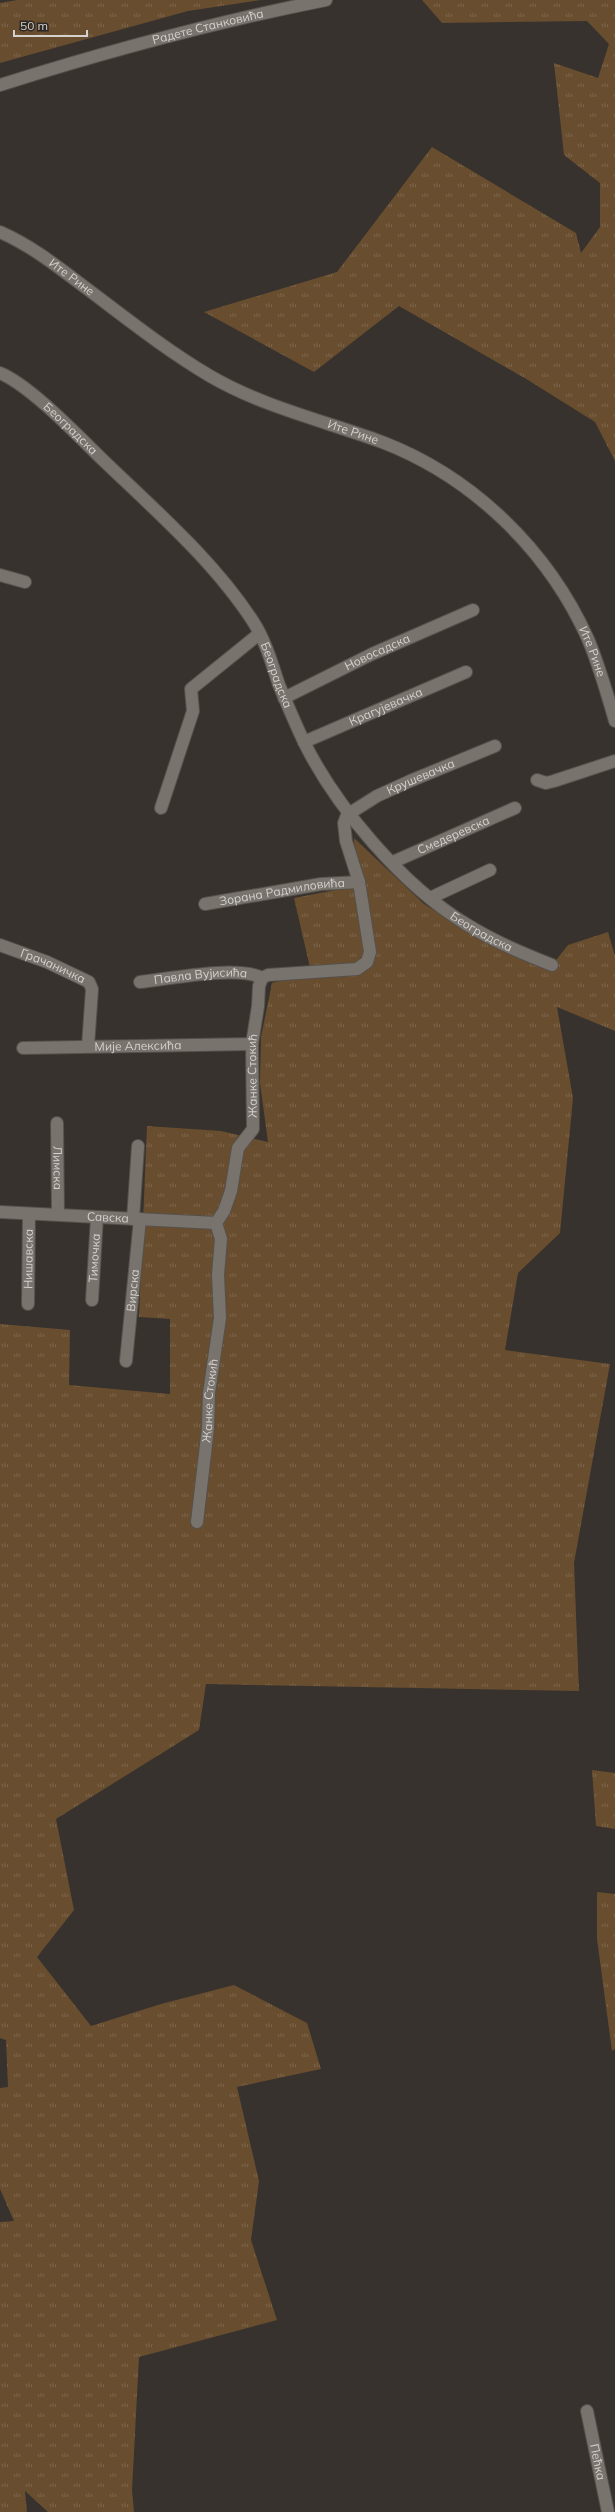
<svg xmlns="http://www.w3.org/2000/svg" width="615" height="2512" font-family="Mulish,sans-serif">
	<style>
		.grass { fill: url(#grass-tufts) }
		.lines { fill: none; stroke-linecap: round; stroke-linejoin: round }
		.minor-casing { stroke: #55514c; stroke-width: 14 }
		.minor { stroke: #79736e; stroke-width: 12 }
		.labels { text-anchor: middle; stroke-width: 3; stroke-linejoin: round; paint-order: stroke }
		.street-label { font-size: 12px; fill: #d4d1ce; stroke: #2d2823 }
	</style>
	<defs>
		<pattern id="grass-tufts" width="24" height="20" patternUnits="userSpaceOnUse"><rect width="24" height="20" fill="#684d2f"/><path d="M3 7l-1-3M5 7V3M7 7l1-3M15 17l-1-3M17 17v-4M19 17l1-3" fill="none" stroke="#7d664c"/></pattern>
	</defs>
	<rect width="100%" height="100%" fill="#37322d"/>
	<g class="grass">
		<path d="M 17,0 L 261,0 L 188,11 L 0,63 L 0,3 Z"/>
		<path d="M 422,0 L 615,0 L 615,461 L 595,422 L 528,380 L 399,306 L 314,372 L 204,312 L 337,272 L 432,147 L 576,233 L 581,253 L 600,227 L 600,183 L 564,155 L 554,63 L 598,78 L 609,44 L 587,21 L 442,23 Z"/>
		<path d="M 354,838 L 424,904 L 490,945 L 549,969 L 568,945 L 608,932 L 615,956 L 615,1031 L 557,1007 L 573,1098 L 560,1233 L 518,1273 L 505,1350 L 610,1364 L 574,1563 L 579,1691 L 206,1684 L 199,1730 L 56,1819 L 74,1910 L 37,1957 L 91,2026 L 161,2004 L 234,1985 L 307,2023 L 321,2069 L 237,2087 L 259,2181 L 251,2240 L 277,2320 L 139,2357 L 132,2490 L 134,2512 L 48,2512 L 25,2491 L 27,2512 L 0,2512 L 0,2222 L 14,2221 L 0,2189 L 0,2088 L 8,2087 L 6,2040 L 0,2038 L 0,1324 L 70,1330 L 69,1385 L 170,1394 L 170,1319 L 139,1317 L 147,1126 L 221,1131 L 268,1142 L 260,1083 L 261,1037 L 272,983 L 311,972 L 294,898 L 356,886 Z"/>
		<path d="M 592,1770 L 615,1773 L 615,1829 L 596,1826 Z"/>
		<path d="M 597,1892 L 615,1894 L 615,2049 L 612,2051 L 597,1939 Z"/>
	</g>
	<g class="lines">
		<defs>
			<g id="minor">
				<path id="s1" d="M 0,85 C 108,51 215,22 326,0"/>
				<path id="s2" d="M 0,232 C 32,246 58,267 86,288 C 126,318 166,350 210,376 C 263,407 325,421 382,442 C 473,477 548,550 588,639 C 599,665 607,693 615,721"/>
				<path id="s3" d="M 0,373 C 31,386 79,437 104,461 C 156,511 215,562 254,623 C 266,642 272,664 279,685 C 287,704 295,723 304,742 C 336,807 403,886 466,924 C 493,941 522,953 552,965"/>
				<path d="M 0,575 L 25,582"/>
				<path id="s4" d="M 284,698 L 372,654 L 473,610"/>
				<path id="s5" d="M 304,742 L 466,672"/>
				<path d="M 537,780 L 546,783 L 554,781 L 615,761"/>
				<path d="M 161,808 L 193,711 L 191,689 L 259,634"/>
				<path id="s6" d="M 393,862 L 515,808"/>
				<path d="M 430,898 L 490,870"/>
				<path id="s7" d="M 205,904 L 321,884 L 359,882"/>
				<path id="s8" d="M 0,945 L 47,962 L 89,982 L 92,989 L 88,1046"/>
				<path id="s9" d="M 140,982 C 168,979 238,965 262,978"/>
				<path id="s10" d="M 23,1048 L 252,1044"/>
				<path id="s11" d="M 57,1123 L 58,1214"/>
				<path id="s12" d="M 0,1212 L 216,1223"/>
				<path d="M 133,1219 L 138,1146"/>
				<path id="s13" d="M 92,1300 L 97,1217"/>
				<path id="s14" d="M 28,1304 L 29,1214"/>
				<path id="s15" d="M 126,1361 L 140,1219"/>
				<path id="s16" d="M 197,1522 L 208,1428 L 209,1393 L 220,1318 L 218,1275 L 221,1239 L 216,1223 L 224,1211 L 231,1191 L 238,1148 L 253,1129 L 252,1044 L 258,1006 L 259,986 L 262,978 L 268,975 L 357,969 L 367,962 L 370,952 L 359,882 L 346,841 L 344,823 L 347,815 L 377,796 L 410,781 L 495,746"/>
				<path id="s17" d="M 587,2411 L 608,2512"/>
			</g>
		</defs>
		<use href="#minor" class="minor-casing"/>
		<use href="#minor" class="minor"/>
	</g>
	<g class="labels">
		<g class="street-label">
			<text dy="4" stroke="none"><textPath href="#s1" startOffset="216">Радете Станковића</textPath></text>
			<text dy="4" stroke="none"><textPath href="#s2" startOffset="85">Ите Рине</textPath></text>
			<text dy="4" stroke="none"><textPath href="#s3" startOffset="90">Београдска</textPath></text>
			<text dy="4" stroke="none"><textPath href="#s2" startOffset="409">Ите Рине</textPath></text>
			<text dy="4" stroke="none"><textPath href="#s2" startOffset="745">Ите Рине</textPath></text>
			<text dy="4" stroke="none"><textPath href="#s4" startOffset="104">Новосадска</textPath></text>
			<text dy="4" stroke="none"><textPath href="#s3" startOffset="415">Београдска</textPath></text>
			<text dy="4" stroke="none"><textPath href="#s5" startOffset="89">Крагујевачка</textPath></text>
			<text dy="4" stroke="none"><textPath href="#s16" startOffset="899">Крушевачка</textPath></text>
			<text dy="4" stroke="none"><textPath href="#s6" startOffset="66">Смедеревска</textPath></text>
			<text dy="4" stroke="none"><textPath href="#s7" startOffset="78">Зорана Радмиловића</textPath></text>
			<text dy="4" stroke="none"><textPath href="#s3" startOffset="751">Београдска</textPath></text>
			<text dy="4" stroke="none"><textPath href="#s8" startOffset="57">Грачаничка</textPath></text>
			<text dy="4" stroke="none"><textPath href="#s9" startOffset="61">Павла Вујисића</textPath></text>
			<text dy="4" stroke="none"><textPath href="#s10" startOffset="115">Мије Алексића</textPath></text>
			<text dy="4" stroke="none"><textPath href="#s16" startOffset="458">Жанке Стокић</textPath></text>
			<text dy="4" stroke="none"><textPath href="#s11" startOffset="45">Лимска</textPath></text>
			<text dy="4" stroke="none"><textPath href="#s12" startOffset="108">Савска</textPath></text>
			<text dy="4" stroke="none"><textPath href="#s13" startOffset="42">Тимочка</textPath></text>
			<text dy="4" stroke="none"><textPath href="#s14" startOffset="45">Нишавска</textPath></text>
			<text dy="4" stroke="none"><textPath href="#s15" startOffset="71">Вирска</textPath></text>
			<text dy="4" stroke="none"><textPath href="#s16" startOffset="122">Жанке Стокић</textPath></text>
			<text dy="4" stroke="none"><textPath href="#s17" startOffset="52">Пећка</textPath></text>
		</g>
	</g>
	<path d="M14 30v6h73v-6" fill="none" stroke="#d4d1ce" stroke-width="2"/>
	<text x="20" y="30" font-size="12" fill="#d4d1ce" stroke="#2d2823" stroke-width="3" paint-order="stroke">50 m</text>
</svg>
^^^^
__Your instructions__
Pictures aside, return all of the material exactly as written.

__Answer box__
<svg xmlns="http://www.w3.org/2000/svg" width="615" height="2512" font-family="Mulish,sans-serif">
	<style>
		.grass { fill: url(#grass-tufts) }
		.lines { fill: none; stroke-linecap: round; stroke-linejoin: round }
		.minor-casing { stroke: #55514c; stroke-width: 14 }
		.minor { stroke: #79736e; stroke-width: 12 }
		.labels { text-anchor: middle; stroke-width: 3; stroke-linejoin: round; paint-order: stroke }
		.street-label { font-size: 12px; fill: #d4d1ce; stroke: #2d2823 }
	</style>
	<defs>
		<pattern id="grass-tufts" width="24" height="20" patternUnits="userSpaceOnUse"><rect width="24" height="20" fill="#684d2f"/><path d="M3 7l-1-3M5 7V3M7 7l1-3M15 17l-1-3M17 17v-4M19 17l1-3" fill="none" stroke="#7d664c"/></pattern>
	</defs>
	<rect width="100%" height="100%" fill="#37322d"/>
	<g class="grass">
		<path d="M 17,0 L 261,0 L 188,11 L 0,63 L 0,3 Z"/>
		<path d="M 422,0 L 615,0 L 615,461 L 595,422 L 528,380 L 399,306 L 314,372 L 204,312 L 337,272 L 432,147 L 576,233 L 581,253 L 600,227 L 600,183 L 564,155 L 554,63 L 598,78 L 609,44 L 587,21 L 442,23 Z"/>
		<path d="M 354,838 L 424,904 L 490,945 L 549,969 L 568,945 L 608,932 L 615,956 L 615,1031 L 557,1007 L 573,1098 L 560,1233 L 518,1273 L 505,1350 L 610,1364 L 574,1563 L 579,1691 L 206,1684 L 199,1730 L 56,1819 L 74,1910 L 37,1957 L 91,2026 L 161,2004 L 234,1985 L 307,2023 L 321,2069 L 237,2087 L 259,2181 L 251,2240 L 277,2320 L 139,2357 L 132,2490 L 134,2512 L 48,2512 L 25,2491 L 27,2512 L 0,2512 L 0,2222 L 14,2221 L 0,2189 L 0,2088 L 8,2087 L 6,2040 L 0,2038 L 0,1324 L 70,1330 L 69,1385 L 170,1394 L 170,1319 L 139,1317 L 147,1126 L 221,1131 L 268,1142 L 260,1083 L 261,1037 L 272,983 L 311,972 L 294,898 L 356,886 Z"/>
		<path d="M 592,1770 L 615,1773 L 615,1829 L 596,1826 Z"/>
		<path d="M 597,1892 L 615,1894 L 615,2049 L 612,2051 L 597,1939 Z"/>
	</g>
	<g class="lines">
		<defs>
			<g id="minor">
				<path id="s1" d="M 0,85 C 108,51 215,22 326,0"/>
				<path id="s2" d="M 0,232 C 32,246 58,267 86,288 C 126,318 166,350 210,376 C 263,407 325,421 382,442 C 473,477 548,550 588,639 C 599,665 607,693 615,721"/>
				<path id="s3" d="M 0,373 C 31,386 79,437 104,461 C 156,511 215,562 254,623 C 266,642 272,664 279,685 C 287,704 295,723 304,742 C 336,807 403,886 466,924 C 493,941 522,953 552,965"/>
				<path d="M 0,575 L 25,582"/>
				<path id="s4" d="M 284,698 L 372,654 L 473,610"/>
				<path id="s5" d="M 304,742 L 466,672"/>
				<path d="M 537,780 L 546,783 L 554,781 L 615,761"/>
				<path d="M 161,808 L 193,711 L 191,689 L 259,634"/>
				<path id="s6" d="M 393,862 L 515,808"/>
				<path d="M 430,898 L 490,870"/>
				<path id="s7" d="M 205,904 L 321,884 L 359,882"/>
				<path id="s8" d="M 0,945 L 47,962 L 89,982 L 92,989 L 88,1046"/>
				<path id="s9" d="M 140,982 C 168,979 238,965 262,978"/>
				<path id="s10" d="M 23,1048 L 252,1044"/>
				<path id="s11" d="M 57,1123 L 58,1214"/>
				<path id="s12" d="M 0,1212 L 216,1223"/>
				<path d="M 133,1219 L 138,1146"/>
				<path id="s13" d="M 92,1300 L 97,1217"/>
				<path id="s14" d="M 28,1304 L 29,1214"/>
				<path id="s15" d="M 126,1361 L 140,1219"/>
				<path id="s16" d="M 197,1522 L 208,1428 L 209,1393 L 220,1318 L 218,1275 L 221,1239 L 216,1223 L 224,1211 L 231,1191 L 238,1148 L 253,1129 L 252,1044 L 258,1006 L 259,986 L 262,978 L 268,975 L 357,969 L 367,962 L 370,952 L 359,882 L 346,841 L 344,823 L 347,815 L 377,796 L 410,781 L 495,746"/>
				<path id="s17" d="M 587,2411 L 608,2512"/>
			</g>
		</defs>
		<use href="#minor" class="minor-casing"/>
		<use href="#minor" class="minor"/>
	</g>
	<g class="labels">
		<g class="street-label">
			<text dy="4" stroke="none"><textPath href="#s1" startOffset="216">Радете Станковића</textPath></text>
			<text dy="4" stroke="none"><textPath href="#s2" startOffset="85">Ите Рине</textPath></text>
			<text dy="4" stroke="none"><textPath href="#s3" startOffset="90">Београдска</textPath></text>
			<text dy="4" stroke="none"><textPath href="#s2" startOffset="409">Ите Рине</textPath></text>
			<text dy="4" stroke="none"><textPath href="#s2" startOffset="745">Ите Рине</textPath></text>
			<text dy="4" stroke="none"><textPath href="#s4" startOffset="104">Новосадска</textPath></text>
			<text dy="4" stroke="none"><textPath href="#s3" startOffset="415">Београдска</textPath></text>
			<text dy="4" stroke="none"><textPath href="#s5" startOffset="89">Крагујевачка</textPath></text>
			<text dy="4" stroke="none"><textPath href="#s16" startOffset="899">Крушевачка</textPath></text>
			<text dy="4" stroke="none"><textPath href="#s6" startOffset="66">Смедеревска</textPath></text>
			<text dy="4" stroke="none"><textPath href="#s7" startOffset="78">Зорана Радмиловића</textPath></text>
			<text dy="4" stroke="none"><textPath href="#s3" startOffset="751">Београдска</textPath></text>
			<text dy="4" stroke="none"><textPath href="#s8" startOffset="57">Грачаничка</textPath></text>
			<text dy="4" stroke="none"><textPath href="#s9" startOffset="61">Павла Вујисића</textPath></text>
			<text dy="4" stroke="none"><textPath href="#s10" startOffset="115">Мије Алексића</textPath></text>
			<text dy="4" stroke="none"><textPath href="#s16" startOffset="458">Жанке Стокић</textPath></text>
			<text dy="4" stroke="none"><textPath href="#s11" startOffset="45">Лимска</textPath></text>
			<text dy="4" stroke="none"><textPath href="#s12" startOffset="108">Савска</textPath></text>
			<text dy="4" stroke="none"><textPath href="#s13" startOffset="42">Тимочка</textPath></text>
			<text dy="4" stroke="none"><textPath href="#s14" startOffset="45">Нишавска</textPath></text>
			<text dy="4" stroke="none"><textPath href="#s15" startOffset="71">Вирска</textPath></text>
			<text dy="4" stroke="none"><textPath href="#s16" startOffset="122">Жанке Стокић</textPath></text>
			<text dy="4" stroke="none"><textPath href="#s17" startOffset="52">Пећка</textPath></text>
		</g>
	</g>
	<path d="M14 30v6h73v-6" fill="none" stroke="#d4d1ce" stroke-width="2"/>
	<text x="20" y="30" font-size="12" fill="#d4d1ce" stroke="#2d2823" stroke-width="3" paint-order="stroke">50 m</text>
</svg>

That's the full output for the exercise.